North and South Clinton teacher wins CMA award

South Clinton and North Clinton Elementary School music teacher Jason Glashauser has won his third Music Teacher of Excellence Award from the County Music Association Foundation. Here he shows some of the instruments he teaches students to play in his South Clinton Elementary School classroom. (photo:Ben Pounds )
Glashauser teaches preschool through sixth grade, leads an optional before-school singing program, and directs the after-school Blaze Orff Ensemble.
The CMA Foundation annually selects 10 awardees from Metro Nashville schools, 10 from across Tennessee, and 10 nationwide. Glashauser previously won in 2022 and 2023.
“It has my name on it but it’s really about the students,” he said. “I’m just crazy, crazy grateful.”
Teaching young children can sometimes feel like “herding cats,” Glashauser joked, but he described the experience as joyful. In his classroom, students rarely sit for long periods. Instead, they move, play instruments and sing.
Glashauser is a certified teacher with the Orff-Schulwerk Association, and serves as president of the Southern Appalachian group.
The Orff-Schulwerk method, created by German composer Carl Orff, emphasizes creativity and collaboration.
“At the heart of the Schulwerk is creativity and bringing the students’ ideas to what happens,” he said.
For example, Glashauser might start with a nursery rhyme, encourage students to add xylophone accompaniment, and then guide them toward building patterns that become songs.
“You’re not worried about wrong notes; you’re worried about what sounds good at the moment,” he said.
Glashauser often begins lessons with “snaps, claps, pats and stamps” to develop rhythm before transferring those skills to instruments.
The biggest challenge, he said, is seeing each class only once a week.
“Forty-five minutes is a good chunk of time, but when it’s only once a week, I have one shot to give them a positive music experience while also teaching skills they can build on,” he said.
The Blaze Orff Ensemble allows students to continue after school with xylophones, drums, maracas and other instruments.
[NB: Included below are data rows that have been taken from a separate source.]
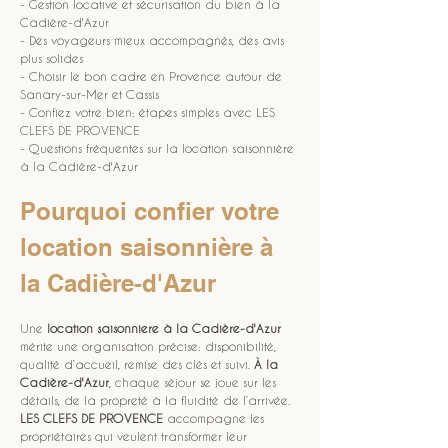
- Gestion locative et sécurisation du bien à la 
Cadière-d'Azur
- Des voyageurs mieux accompagnés, des avis 
plus solides
- Choisir le bon cadre en Provence autour de 
Sanary-sur-Mer et Cassis
- Confiez votre bien: étapes simples avec LES 
CLEFS DE PROVENCE
- Questions fréquentes sur la location saisonnière 
à la Cadière-d'Azur
Pourquoi confier votre 
location saisonnière à 
la Cadière-d'Azur
Une 
location saisonniere
à la Cadière-d'Azur
mérite une organisation précise: disponibilité, 
qualité d’accueil, remise des clés et suivi. 
À la 
Cadière-d'Azur
, chaque séjour se joue sur les 
détails, de la propreté à la fluidité de l’arrivée. 
LES CLEFS DE PROVENCE
 accompagne les 
propriétaires qui veulent transformer leur 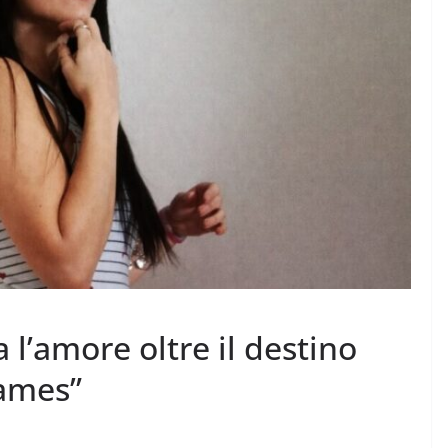
 l’amore oltre il destino
lames”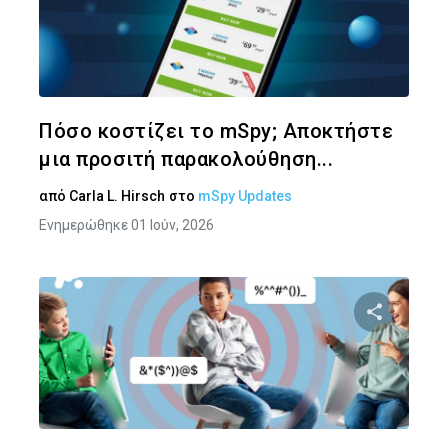
Κοινοποιήστ
Twitter
Face
Πόσο κοστίζει το mSpy; Αποκτήστε
μια προσιτή παρακολούθηση...
από
Carla L. Hirsch
στο
mSpy Updates
Ενημερώθηκε 01 Ιούν, 2026
Κοινοποιήστ
Twitter
Face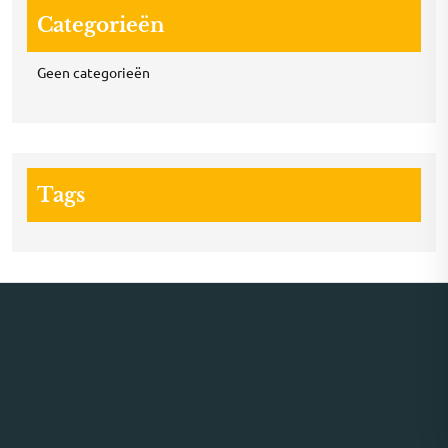
Categorieën
Geen categorieën
Tags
The group performs each spring at the Mosaic Arts Festival.
Glashauser also started a morning sing program this year at South Clinton Elementary. On Mondays, Thursdays and Fridays before school, students gather in the gym to sing together. Participation has grown from a handful of students to more than 30.
Glashauser leads workshops for other music teachers as well. He said it helps break the isolation many elementary school music educators feel, since most schools only have one music teacher.
Among his favorite classroom instruments are mountain dulcimers, which he uses with fifth- and sixth-graders, and ukuleles, which sixth-graders learn with simple chord progressions.
He praised Clinton City Schools for valuing music education.
“They recognize that what happens in the music classroom is valuable,” he said.
Glashauser wants every child to sing, even if they struggle with pitch.
“In here it is a safe space,” he said.
“Every student can be musical if they’re given the chance.